> [What the task requires] Render the lines of the material below as a numbered list, starting from the line with "country: Puerto Rico" and going up to and including the last line. Leave out any blank lines.

((

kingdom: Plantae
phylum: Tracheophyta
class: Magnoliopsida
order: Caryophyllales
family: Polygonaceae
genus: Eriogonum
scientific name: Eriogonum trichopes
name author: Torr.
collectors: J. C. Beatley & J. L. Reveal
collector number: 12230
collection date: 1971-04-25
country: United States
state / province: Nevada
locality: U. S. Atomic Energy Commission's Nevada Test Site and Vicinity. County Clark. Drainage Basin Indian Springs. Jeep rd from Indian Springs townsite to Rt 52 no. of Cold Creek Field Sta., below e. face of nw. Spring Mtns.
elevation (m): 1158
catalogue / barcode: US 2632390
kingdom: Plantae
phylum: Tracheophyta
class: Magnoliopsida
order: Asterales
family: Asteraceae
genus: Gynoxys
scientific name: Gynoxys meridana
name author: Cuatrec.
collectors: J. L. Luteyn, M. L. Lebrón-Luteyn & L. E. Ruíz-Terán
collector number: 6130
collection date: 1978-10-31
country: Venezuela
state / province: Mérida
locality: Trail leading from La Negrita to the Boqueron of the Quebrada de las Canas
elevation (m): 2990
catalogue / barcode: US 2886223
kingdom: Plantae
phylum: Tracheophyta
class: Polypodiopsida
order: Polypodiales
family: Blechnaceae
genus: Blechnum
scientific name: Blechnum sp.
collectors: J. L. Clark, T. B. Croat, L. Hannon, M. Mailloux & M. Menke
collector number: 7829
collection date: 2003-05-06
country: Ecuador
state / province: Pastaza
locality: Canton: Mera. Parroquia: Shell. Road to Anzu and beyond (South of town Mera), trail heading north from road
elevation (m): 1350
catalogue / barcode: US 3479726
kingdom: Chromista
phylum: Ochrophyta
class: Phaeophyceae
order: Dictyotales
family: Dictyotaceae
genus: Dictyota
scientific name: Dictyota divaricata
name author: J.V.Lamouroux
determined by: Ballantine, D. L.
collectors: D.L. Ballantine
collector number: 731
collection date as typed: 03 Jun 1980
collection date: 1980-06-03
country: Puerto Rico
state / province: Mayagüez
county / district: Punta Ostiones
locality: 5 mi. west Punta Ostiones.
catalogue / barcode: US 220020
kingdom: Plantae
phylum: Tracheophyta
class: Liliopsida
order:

))

> [Completed exercise]
1. country: Puerto Rico
2. state / province: Mayagüez
3. county / district: Punta Ostiones
4. locality: 5 mi. west Punta Ostiones.
5. catalogue / barcode: US 220020
6. kingdom: Plantae
7. phylum: Tracheophyta
8. class: Liliopsida
9. order:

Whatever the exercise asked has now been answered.